Another thing that is useful is

    DEFINE-MODIFY-MACRO name (args) function [documentation]

    where args may contain &OPTIONAL and &REST, and the expansion
    is like the following except that it has correct semantics:

	(DEFMACRO name (location args...)
	  `(SETF ,location (function ,location ,args...)))

    Example: (DEFINE-MODIFY-MACRO INCF (&OPTIONAL (DELTA 1)) +)

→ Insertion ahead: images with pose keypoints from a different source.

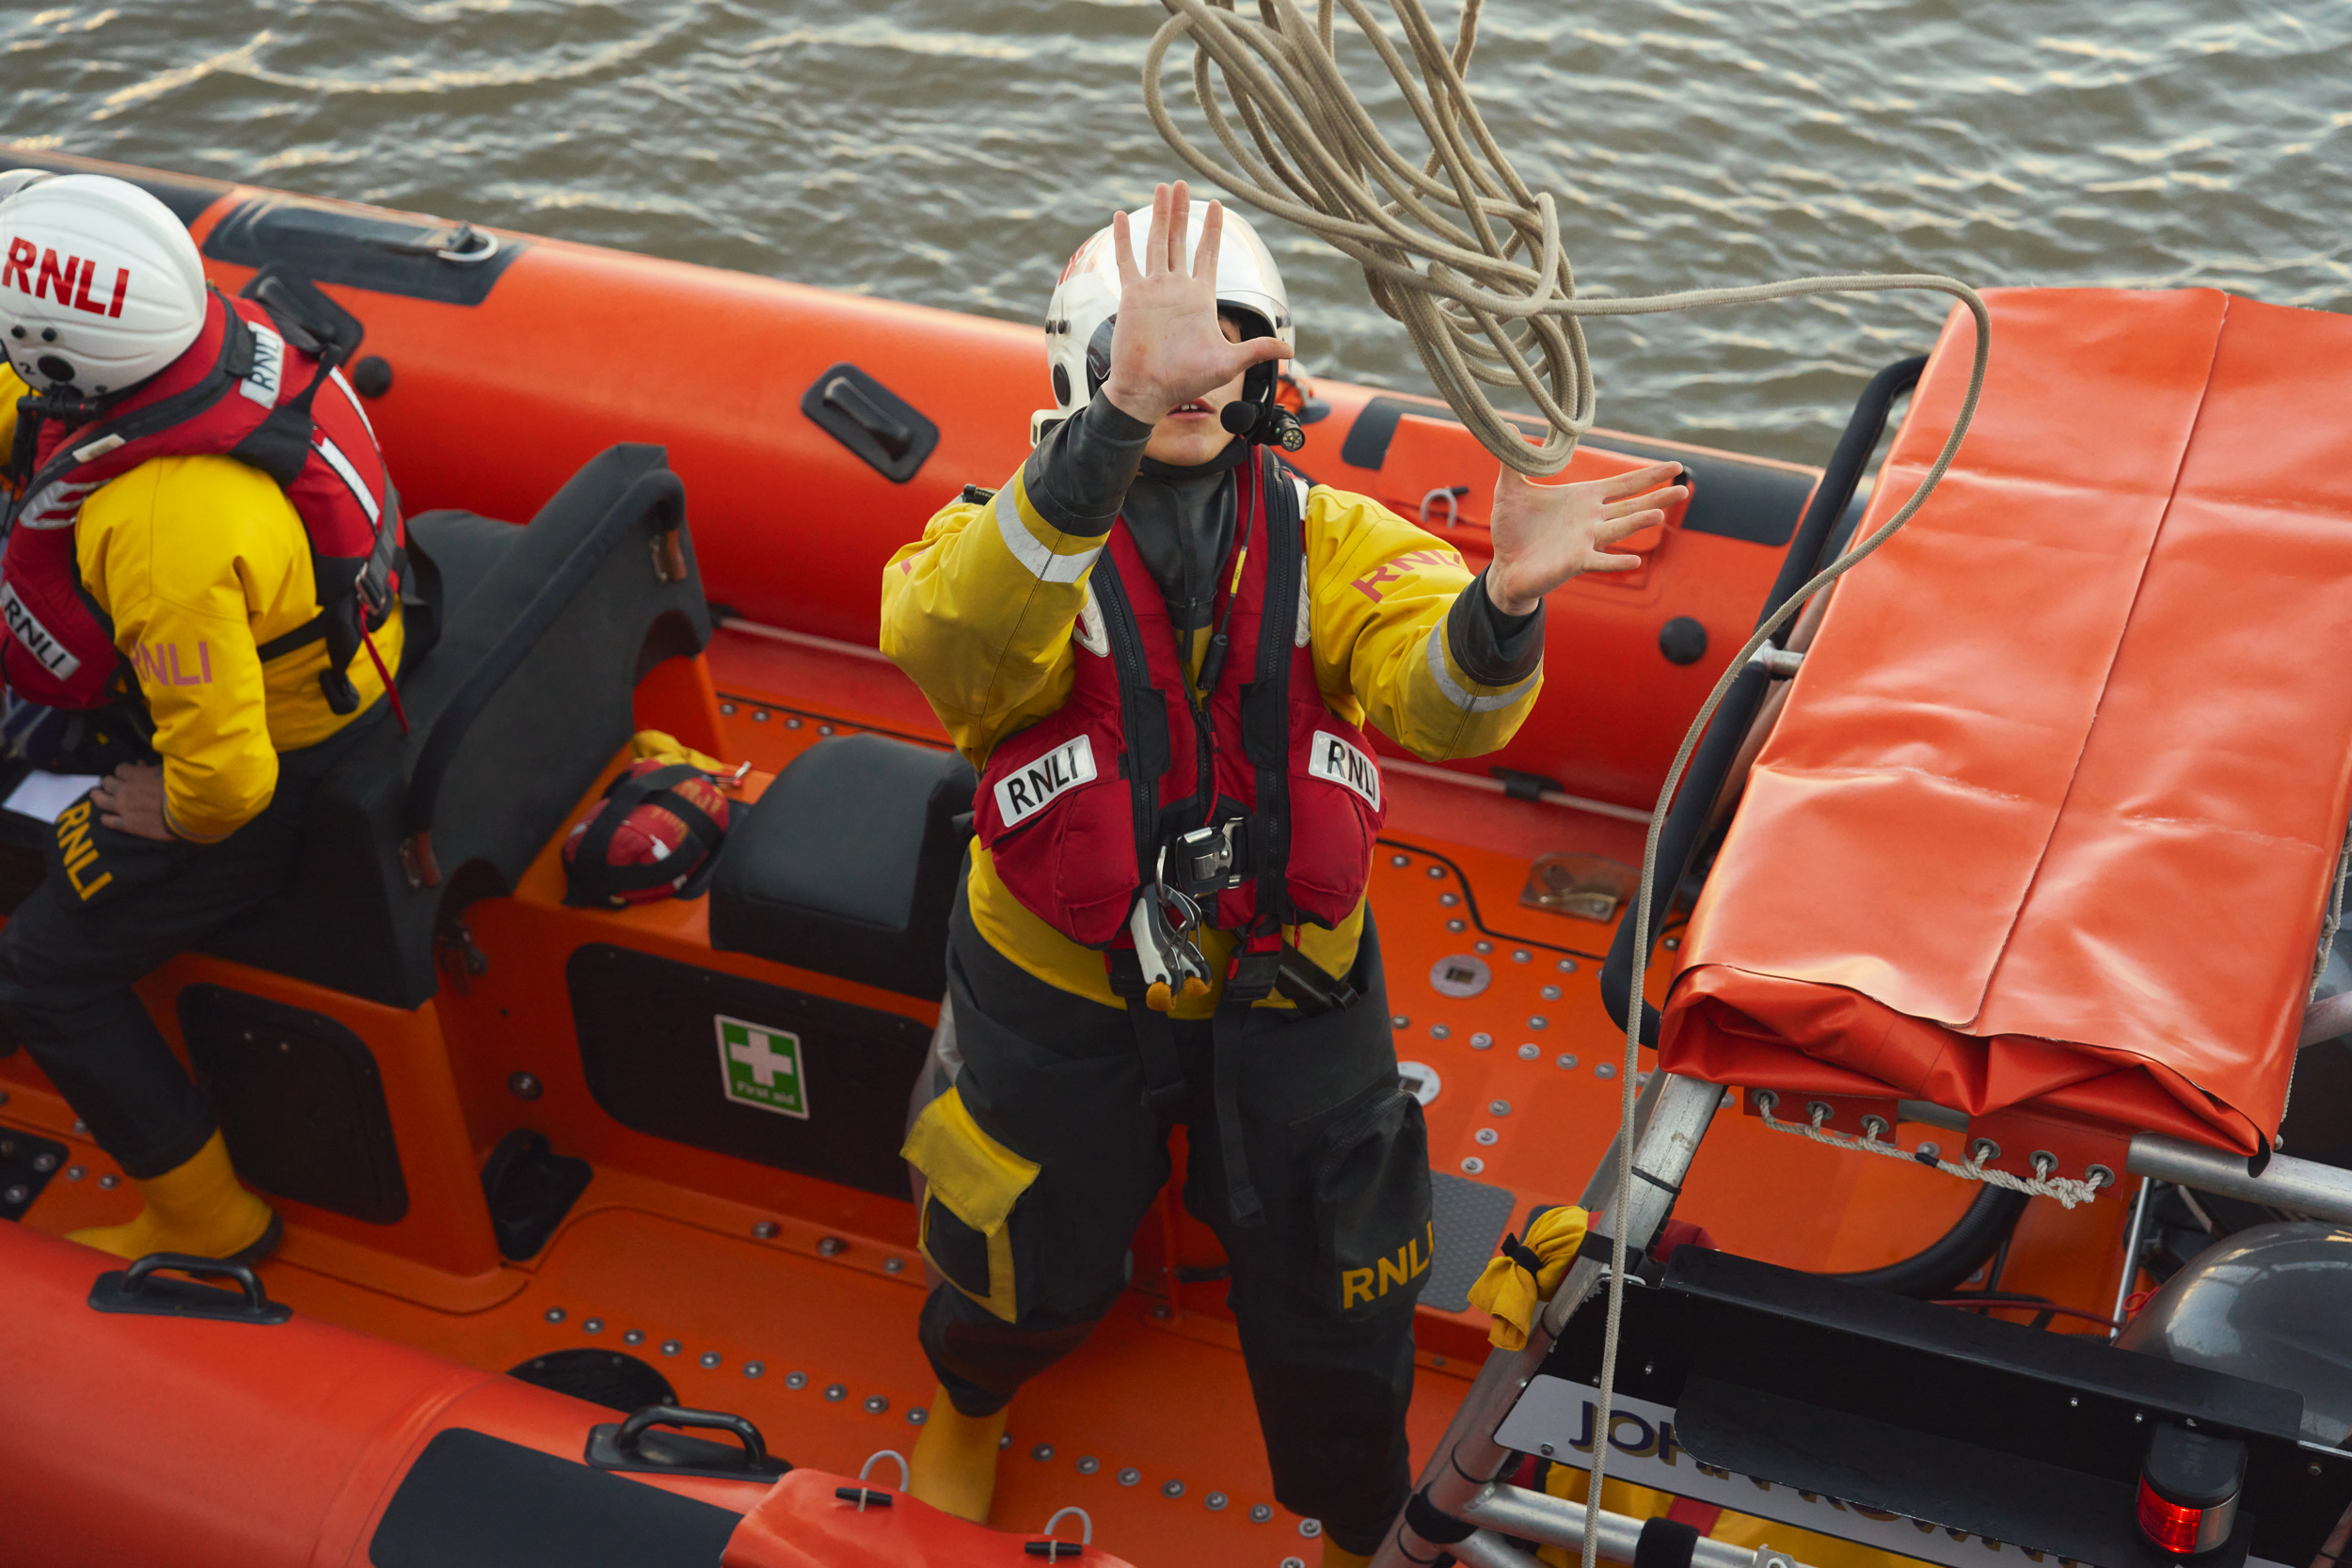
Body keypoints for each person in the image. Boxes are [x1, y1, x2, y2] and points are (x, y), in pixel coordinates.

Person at [881, 182, 1682, 1565]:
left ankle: (1348, 1501)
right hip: (1058, 980)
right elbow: (949, 640)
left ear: (1273, 361)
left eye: (1225, 342)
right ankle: (973, 1392)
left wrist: (1501, 607)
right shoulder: (1003, 543)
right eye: (1155, 348)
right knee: (1017, 1214)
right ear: (1088, 362)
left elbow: (1440, 700)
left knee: (1344, 1267)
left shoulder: (1337, 539)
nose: (1197, 372)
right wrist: (1113, 429)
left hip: (1291, 976)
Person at [0, 172, 405, 1264]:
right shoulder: (226, 338)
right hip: (333, 659)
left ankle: (207, 1219)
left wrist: (169, 813)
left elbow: (227, 780)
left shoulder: (163, 521)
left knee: (45, 968)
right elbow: (34, 406)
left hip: (271, 768)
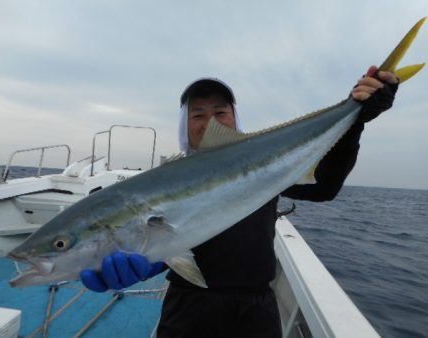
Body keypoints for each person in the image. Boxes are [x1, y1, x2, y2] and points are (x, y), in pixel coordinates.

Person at [81, 66, 399, 337]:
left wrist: (356, 120)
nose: (210, 122)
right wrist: (137, 263)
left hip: (257, 310)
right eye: (198, 114)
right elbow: (159, 244)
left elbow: (323, 187)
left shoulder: (264, 168)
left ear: (235, 118)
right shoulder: (163, 181)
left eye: (220, 112)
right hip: (189, 308)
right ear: (184, 123)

    I anticipate that users will want to define many more of these
    in addition to the mere two that Common Lisp has built in.
    It would of course be a loss if it was too hard for users to
    define modify macros that follow proper order of evaluation
    semantics, so that they end up defining inferior ones.
    I have needed the following, for example:

	(DEFINE-MODIFY-MACRO UNIONF (OTHER-SET) UNION)
		
A good test case for whether your SETF system works properly is to try
macro-expanding (INCF (LDB FOO BAR)); if it doesn't generate a SETQ of
BAR, it isn't right.  This exercises most of the complexity, except for
multiple values.


Thanks to Alan Bawden for explaining the underlying theory of the five
values to me.

By the way, this is all implemented and works.  The code is optimized,
removing any temporary-variable bindings that are not actually necessary,
using code-analysis tools that I intend to offer as a yellow-pages
package once I have rewritten them to be portable.  Some implementations
may have smart enough compilers that they don't need this, possibly.
The new LOOP will depend on some of these tools also.